=== Begin Enclosure ===

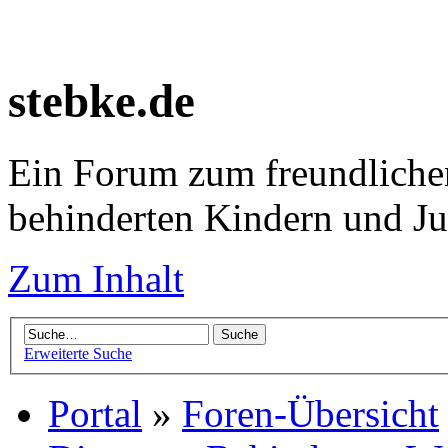
stebke.de
Ein Forum zum freundlichen
behinderten Kindern und J
Zum Inhalt
Erweiterte Suche
Portal
»
Foren-Übersicht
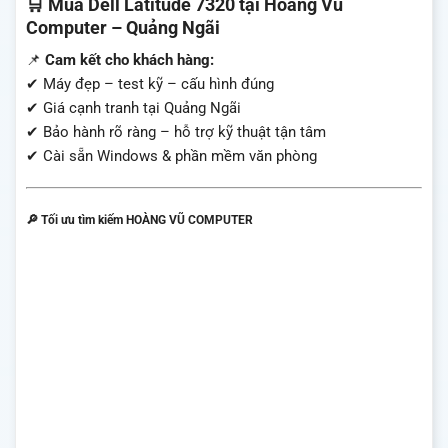
🛒 Mua Dell Latitude 7320 tại Hoàng Vũ
Computer – Quảng Ngãi
📌
Cam kết cho khách hàng:
✔ Máy đẹp – test kỹ – cấu hình đúng
✔ Giá cạnh tranh tại Quảng Ngãi
✔ Bảo hành rõ ràng – hỗ trợ kỹ thuật tận tâm
✔ Cài sẵn Windows & phần mềm văn phòng
🔎
Tối ưu tìm kiếm HOÀNG VŨ COMPUTER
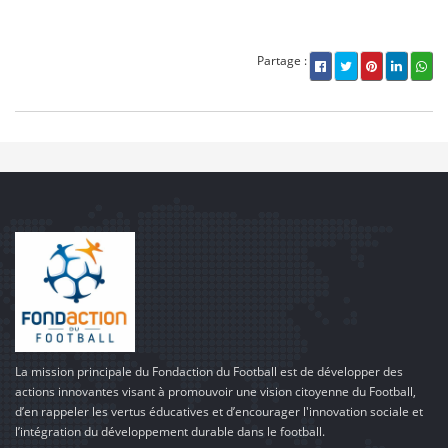
Partage :
La mission principale du Fondaction du Football est de développer des
actions innovantes visant à promouvoir une vision citoyenne du Football,
d’en rappeler les vertus éducatives et d’encourager l'innovation sociale et
l’intégration du développement durable dans le football.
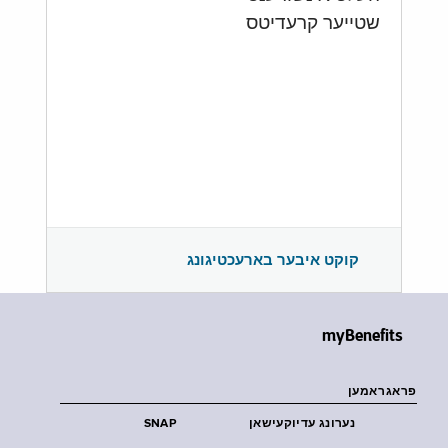
שטייער קרעדיטס
קוקט איבער בארעכטיגונג
myBenefits
פראגראמען
נערונג עדיוקעישאן
SNAP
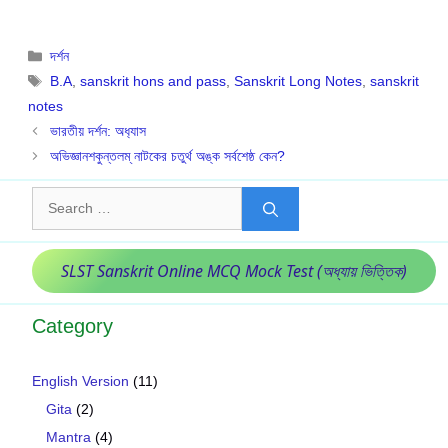
Categories
দর্শন
Tags
B.A
,
sanskrit hons and pass
,
Sanskrit Long Notes
,
sanskrit
notes
ভারতীয় দর্শন: অধ‍্যাস
অভিজ্ঞানশকুন্তলম্ নাটকের চতুর্থ অঙ্ক সর্বশেষ্ঠ কেন?
Search
for:
SLST Sanskrit Online MCQ Mock Test (অধ্যায় ভিত্তিক)
Category
English Version
(11)
Gita
(2)
Mantra
(4)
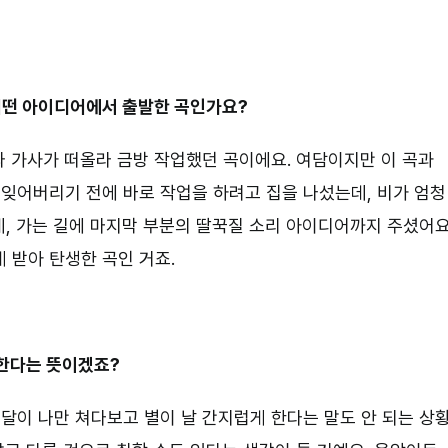
 어떤 아이디어에서 출발한 곡인가요?
 가사가 떠올라 금방 작업했던 곡이에요. 여담이지만 이 곡과
잊어버리기 전에 바로 작업을 하려고 집을 나섰는데, 비가 엄청
, 가는 길에 마지막 부분의 딸꾹질 소리 아이디어까지 주셨어요
 받아 탄생한 곡인 거죠.
취한다는 뜻이겠죠?
 달이 나만 쳐다보고 별이 날 간지럽게 한다는 말도 안 되는 상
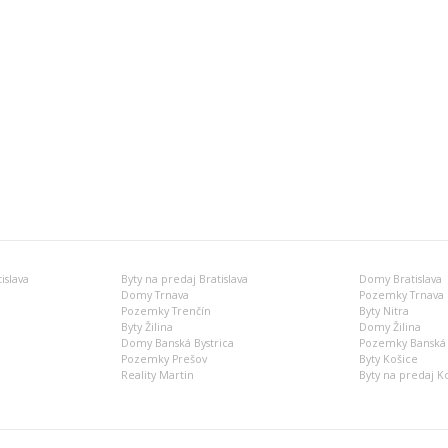
islava
Byty na predaj Bratislava
Domy Bratislava
Domy Trnava
Pozemky Trnava
Pozemky Trenčín
Byty Nitra
Byty Žilina
Domy Žilina
Domy Banská Bystrica
Pozemky Banská 
Pozemky Prešov
Byty Košice
Reality Martin
Byty na predaj K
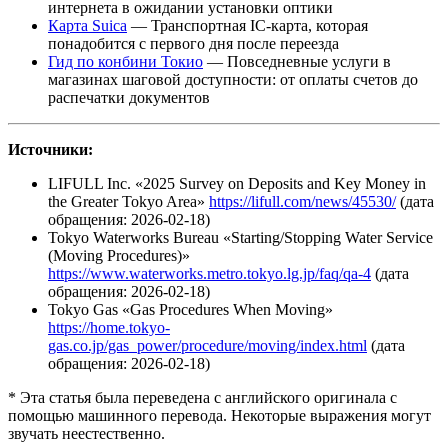
интернета в ожидании установки оптики
Карта Suica
— Транспортная IC-карта, которая
понадобится с первого дня после переезда
Гид по конбини Токио
— Повседневные услуги в
магазинах шаговой доступности: от оплаты счетов до
распечатки документов
Источники:
LIFULL Inc. «2025 Survey on Deposits and Key Money in
the Greater Tokyo Area»
https://lifull.com/news/45530/
(дата
обращения: 2026-02-18)
Tokyo Waterworks Bureau «Starting/Stopping Water Service
(Moving Procedures)»
https://www.waterworks.metro.tokyo.lg.jp/faq/qa-4
(дата
обращения: 2026-02-18)
Tokyo Gas «Gas Procedures When Moving»
https://home.tokyo-
gas.co.jp/gas_power/procedure/moving/index.html
(дата
обращения: 2026-02-18)
* Эта статья была переведена с английского оригинала с
помощью машинного перевода. Некоторые выражения могут
звучать неестественно.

=== End Enclosure ===

What the task requires
Give the lines of the records as a numbered list, starting at the line that contains "어떤 아이디어에서 출발한 곡인가요?" and ending at the line that contains "Byty na predaj K", with blank lines and picture markers left out.

Response to this task
1.  어떤 아이디어에서 출발한 곡인가요?
2.  가사가 떠올라 금방 작업했던 곡이에요. 여담이지만 이 곡과
3. 잊어버리기 전에 바로 작업을 하려고 집을 나섰는데, 비가 엄청
4. , 가는 길에 마지막 부분의 딸꾹질 소리 아이디어까지 주셨어요
5.  받아 탄생한 곡인 거죠.
6. 취한다는 뜻이겠죠?
7.  달이 나만 쳐다보고 별이 날 간지럽게 한다는 말도 안 되는 상
8. islava
9. Byty na predaj Bratislava
10. Domy Bratislava
11. Domy Trnava
12. Pozemky Trnava
13. Pozemky Trenčín
14. Byty Nitra
15. Byty Žilina
16. Domy Žilina
17. Domy Banská Bystrica
18. Pozemky Banská 
19. Pozemky Prešov
20. Byty Košice
21. Reality Martin
22. Byty na predaj K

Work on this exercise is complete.